Когда мне исполнилось одиннадцать, я стал невольным участником одной из впервые доступных моему пониманию бесед о нем. Я ерзал на стуле, переживая варварское наказание, когда принесли письмо и отец, заметно посуровев, стал читать. Инстинктивно я понял, что дело касалось дяди Джорджа, – и оказался прав.

– В чем дело, Том? Кто-то заболел? – обеспокоенно спросила мама.

Вместо ответа отец поднялся и протянул ей письмо вместе с несколькими газетными вырезками, которые были к нему приложены. Прочитав все дважды (ее наивное любопытство никогда не могло обойтись без предварительного беглого просмотра), она бросила:

– Почему она пишет тебе, а не мне?

Отец устало присел на диван и картинно положил ногу на ногу:

– Это начинает надоедать, не правда ли? Он уже третий раз оказывается в истории!

Я вздрогнул, услышав, как он тихо добавил: "Проклятый дурак!"

– Это не просто надоело, – начала мать, – а вызывает отвращение: взрослый мужчина, с деньгами и талантом… У него ведь есть все, чтобы вести себя прилично… Жениться… (Она считала, что эти слова – синонимы.) А он, как глупый, самоуверенный студент, флиртует направо и налево с солидными женщинами. А ты все еще думаешь, что это игрушки!

Здесь я и вставил свое слово. Я решил, что мое присутствие могут счесть неуместным, что приведет к моему досрочному освобождению.

– Я здесь! – произнес я.

– Да уж вижу, – сказал отец тоном, который он обычно использовал для устрашения молодых адвокатов в конторе; вот так я и остался сидеть и вежливо слушать разговор, устремлявшийся все далее и далее, в некие чудовищные бездны.

– Для него это игра, – сказал отец. – Все точь-в-точь, как у него в книгах!

Мама вздохнула:

– Мистер Сэджвик сказал мне вчера, что его книги нанесли не поддающийся оценке вред общему отношению к понятию "любовь" в нашей стране.

– Мистер Сэджвик написал ему письмо, – довольно сухо заметил отец, – и Джордж послал ему в ответ Библию.

– Не шути так, Томас, – сказала мать, и глаза ее расширились. – Джордж коварен, он не в себе…

– И то же самое было бы со мной, если бы только ты со всей страстью не вырывала меня из его когтей.
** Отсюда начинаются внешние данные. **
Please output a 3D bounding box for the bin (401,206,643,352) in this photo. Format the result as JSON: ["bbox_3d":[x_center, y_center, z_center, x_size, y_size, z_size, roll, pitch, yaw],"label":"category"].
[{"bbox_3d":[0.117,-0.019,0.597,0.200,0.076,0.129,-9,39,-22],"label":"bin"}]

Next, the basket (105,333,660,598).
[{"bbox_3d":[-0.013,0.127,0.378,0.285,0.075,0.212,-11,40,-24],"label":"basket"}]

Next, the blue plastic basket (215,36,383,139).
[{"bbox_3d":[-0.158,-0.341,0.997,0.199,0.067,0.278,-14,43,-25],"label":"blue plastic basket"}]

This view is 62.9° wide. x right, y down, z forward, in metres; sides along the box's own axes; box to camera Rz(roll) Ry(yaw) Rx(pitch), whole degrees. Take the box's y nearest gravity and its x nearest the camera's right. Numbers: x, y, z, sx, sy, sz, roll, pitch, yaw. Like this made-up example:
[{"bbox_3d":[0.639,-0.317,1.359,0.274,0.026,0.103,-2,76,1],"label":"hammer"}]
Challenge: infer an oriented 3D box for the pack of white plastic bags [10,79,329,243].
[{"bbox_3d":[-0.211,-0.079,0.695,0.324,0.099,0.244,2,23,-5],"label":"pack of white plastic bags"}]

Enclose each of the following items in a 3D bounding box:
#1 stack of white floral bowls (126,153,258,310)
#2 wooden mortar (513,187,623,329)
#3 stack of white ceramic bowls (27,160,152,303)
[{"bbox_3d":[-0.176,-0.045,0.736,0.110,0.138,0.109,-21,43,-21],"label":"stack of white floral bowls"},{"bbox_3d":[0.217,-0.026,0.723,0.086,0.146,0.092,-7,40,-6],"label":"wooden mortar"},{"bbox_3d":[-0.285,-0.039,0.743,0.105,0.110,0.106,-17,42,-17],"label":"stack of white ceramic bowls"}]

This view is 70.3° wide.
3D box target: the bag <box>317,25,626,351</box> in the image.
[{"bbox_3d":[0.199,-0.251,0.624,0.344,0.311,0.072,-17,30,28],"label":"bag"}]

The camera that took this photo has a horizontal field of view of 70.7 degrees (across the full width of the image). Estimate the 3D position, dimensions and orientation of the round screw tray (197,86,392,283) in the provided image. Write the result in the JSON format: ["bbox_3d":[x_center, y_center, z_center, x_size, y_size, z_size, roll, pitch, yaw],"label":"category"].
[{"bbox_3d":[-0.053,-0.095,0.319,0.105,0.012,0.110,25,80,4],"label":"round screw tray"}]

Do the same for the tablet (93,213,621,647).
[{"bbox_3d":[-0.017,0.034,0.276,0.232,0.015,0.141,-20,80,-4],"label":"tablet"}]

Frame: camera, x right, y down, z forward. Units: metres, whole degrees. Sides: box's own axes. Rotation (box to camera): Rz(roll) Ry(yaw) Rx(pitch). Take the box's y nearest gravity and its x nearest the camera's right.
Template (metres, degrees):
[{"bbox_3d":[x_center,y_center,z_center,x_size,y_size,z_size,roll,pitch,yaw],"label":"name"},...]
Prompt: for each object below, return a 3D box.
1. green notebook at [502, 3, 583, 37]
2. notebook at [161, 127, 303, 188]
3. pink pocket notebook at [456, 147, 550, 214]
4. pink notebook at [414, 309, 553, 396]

А твой сын, находящийся здесь, станет вторым Джорджем, если будет слушать такие разговоры в этом возрасте!

Вот так впервые на моего дядю Джорджа пала тень.

Бессвязная и обрывочная информация об этом все более увлекательном предмете складывалась в моем сознании на протяжении следующих пяти лет, как части какой-то головоломки. Вот законченный портрет, сложившийся у меня к семнадцати годам: дядя Джордж был настоящим Ромео и при этом ненавидел брак; он представлял собой комбинацию из Байрона, Дон Жуана и Бернарда Шоу, плюс немного Хэвлока Эллиса. Ему было около тридцати, он был не единожды помолвлен и пил так много, что это должно бы было уже вызвать у него определенные проблемы со здоровьем. Личности его придавало пикантность его отношение к женщинам. В двух словах: идеалистом он не был. Он написал серию романов, один злее другого, в каждом из которых основными действующими лицами были женщины. Некоторые из них были плохими; ни одна не была хороша без изъяна. Он выбирал достаточно странных Лаур на роль муз своего эксцентричного Петрарки, ведь он умел писать, и писал хорошо!